** Data excerpts follows **
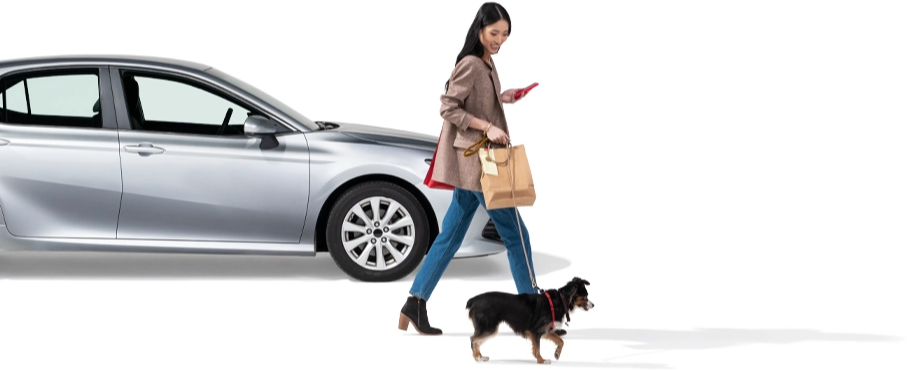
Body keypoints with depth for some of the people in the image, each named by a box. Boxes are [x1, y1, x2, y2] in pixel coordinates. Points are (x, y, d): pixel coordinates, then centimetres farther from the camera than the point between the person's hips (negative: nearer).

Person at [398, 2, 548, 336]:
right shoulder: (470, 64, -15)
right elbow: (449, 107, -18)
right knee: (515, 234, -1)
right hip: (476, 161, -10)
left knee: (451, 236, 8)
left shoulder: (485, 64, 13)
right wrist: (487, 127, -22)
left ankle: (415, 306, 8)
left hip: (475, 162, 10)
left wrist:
** End of Data excerpts **
Copy all of the material above word for word, omitting the pictures.

Body keypoints with depth for some of the people in the image, each named by a box. Boxes are [x1, y1, x2, y2] in pixel coordinates. Points are (x, y, d): pixel coordinates, then centimetres farther from the camera than the point between the person's hips (negative: nearer).

Person at [398, 2, 548, 336]:
right shoulder: (470, 64, -15)
right elbow: (449, 107, -18)
right knee: (515, 234, -1)
right hip: (476, 161, -10)
left knee: (451, 236, 8)
left shoulder: (485, 64, 13)
right wrist: (487, 127, -22)
left ankle: (415, 306, 8)
left hip: (475, 162, 10)
left wrist:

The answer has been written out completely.